Reading text:
= Beginning of Section =

Governor Ralph Northam announced Friday that he and his wife, First Lady Pamela Northam, tested positive for COVID-19. The Northams received testing after learning that one of the governor’s staff members tested positive.
Northam reports that he is asymptomatic; his wife is experiencing “mild symptoms.” The pair plan to isolate for ten days and then undergo another examination, according to the Virginia Department of Health (VDH) guidelines.
“As I’ve been reminding Virginians throughout this crisis, COVID-19 is very real and very contagious. The safety and health of our staff and close contacts is of the utmost importance to Pam and me, and we are working closely with the Department of Health to ensure that everyone is well taken care of,” stated the governor in his press release. “We are grateful for your thoughts and support, but the best thing you can do for us – and most importantly, for your fellow Virginians – is to take this seriously.”
The governor doesn’t plan to stop his work at this time. Northam also plans to facilitate contact tracing to notify all individuals potentially exposed to the virus.

= End of Section =

Record set:
= Beginning of Section =

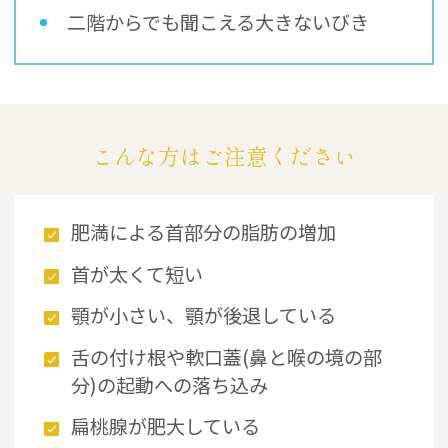
二階からでも聞こえる大きないびき
こんな方はご注意ください
肥満による首部分の脂肪の増加
首が太くて短い
顎が小さい、顎が後退している
舌の付け根や軟口蓋(鼻と喉の境の部
分)の起動への落ち込み
扁桃腺が肥大している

= End of Section =

What to do:
Pick up the news item about Governor Northam and his wife testing positive for COVID-19 where it ends, and write the paragraphs that come next.

Response:
According to a recent poll by the Virginia Commonwealth University, 66 percent of Virginians don’t support mandatory vaccinations for the coronavirus. 40 percent of Virginians reported they wouldn’t get vaccinated. However, over half of Virginians believe it’s unsafe for children to return to in-person schooling.
Researchers at the University of Virginia (UVA) stated that the vaccine’s effectiveness relies on more than 60 percent of Virginians receiving it.
Current VDH guidelines recommend self-isolation from other people and pets for around 10-12 days; 10 days being the minimum for asymptomatic individuals. Close contact exposure is classified as breaking a distance of six feet for a minimum of 15 minutes, as well as being coughed or sneezed on. Local health departments in the area are offering assistance with food and medication for those in need during quarantine.
Around 108 federal, state, and local political leaders have been infected by the coronavirus, according to Ballotpedia.